To: E. Charters who wrote (7415)3/24/1998 9:19:00 PM
From: charred  Read Replies (1) | Respond to of 10836
 
Come on Charters; < Don't be a fool. A hundred year gold mine is worth the same as a 5 year mine? Come on deep thinker!>, Give me a break. If I was an investor I want the gold as quick as possible. Where did you hear $50 per ounce probably the lawyers of KRY. Stick to the facts. Please don't say you heard it private.

How will Albino prove a million ounces? After 4 years on the property they said they had over 300,000 ounces. Why haven't they proved the other 700,000 ounces. You can't use time as an excuse.



To: E. Charters who wrote (7415)3/25/1998 9:52:00 AM
From: Pete Schueler  Respond to of 10836
 
I would like to see a more rational way to value gold in the ground (GITG) that would eliminate some of the wide variations thrown out by hypesters and detractors. Does anyone know of a formula that purports to do this?

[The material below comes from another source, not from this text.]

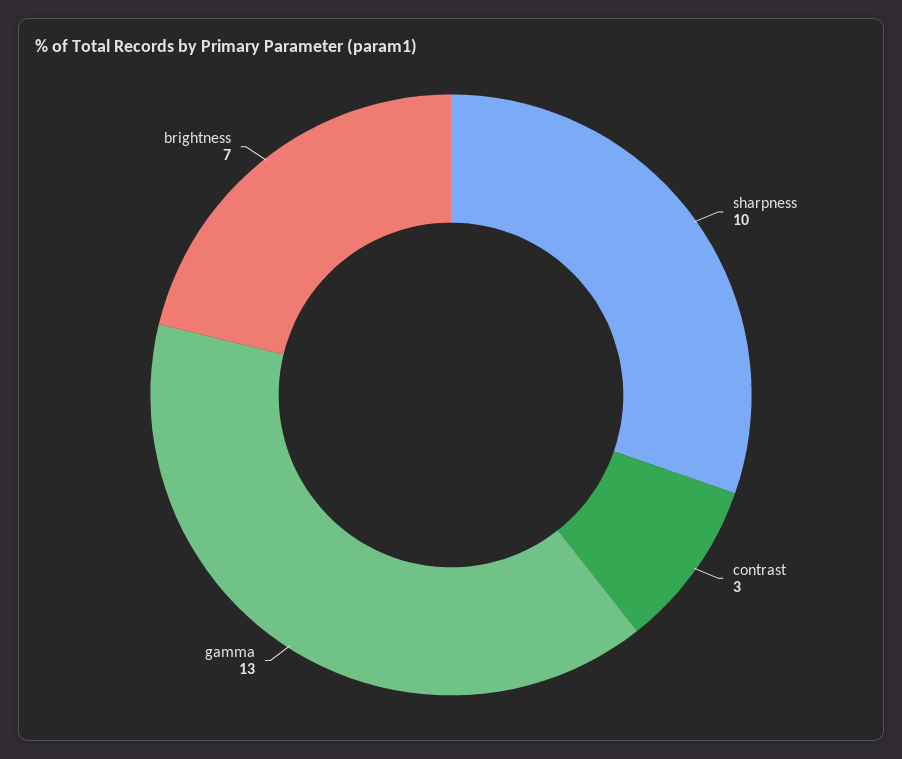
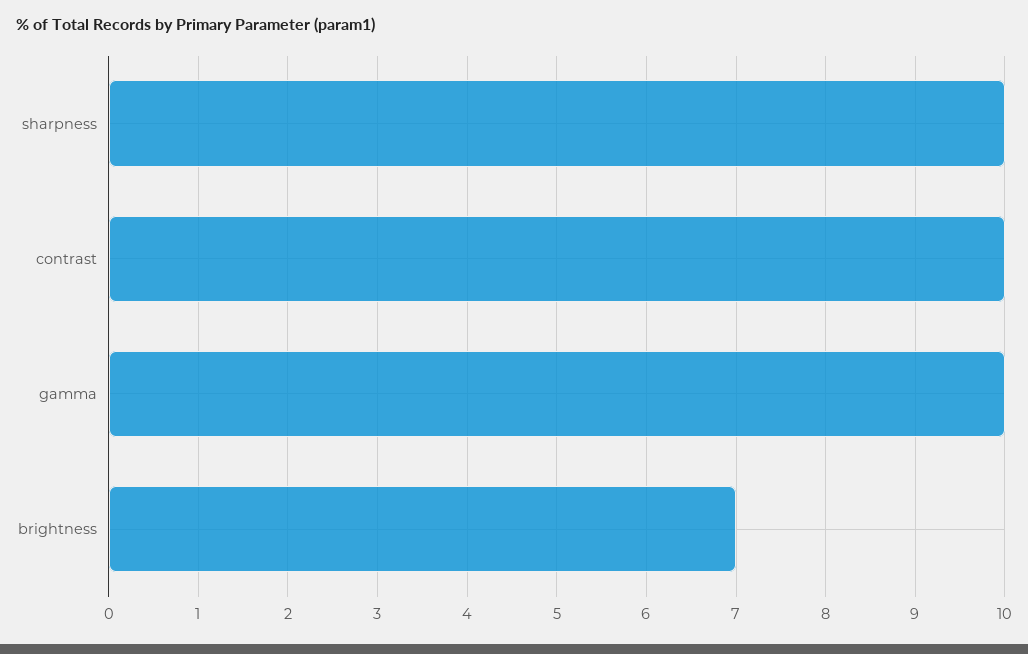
contrast: 3 -> 10
gamma: 13 -> 10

If I were to develop this formula it would contain the obvious key variables such as initial capital, cash extraction costs, etc. that can be estimated. It would also contain some projection of the future price of gold vis-a-vis extraction cost. But when it comes to the discount rate used to calculate net present value (NPV) of a future gold mine I think it has to be looked at differently than other ventures.

The discount rate must reflect the return needed to justify the risk of investing up-front capital in an uncertain world. Gold mining is a unique product that seems to have unusual risk factors. Gold does not become obsolete (at least not for investing history). Gold retains its long term value compared to currencies so that risk of inflation is very small (or could be seen as nil since appreciation is just as likely as depreciation). For instance the lease rate for gold is normally about 2% which reflects the absence of the need for inflation protection.

There are other risk factors that are probably more important to the NPV calculation such as political risk at the mine site, technical risk for new extraction methods, environmental and commercial risks, and any other risks that could impact the project.

These are just some ideas to improve the quality of estimates that I see flying around various threads which have no disciplined approach.
Anyone have some comments or a proposed formula?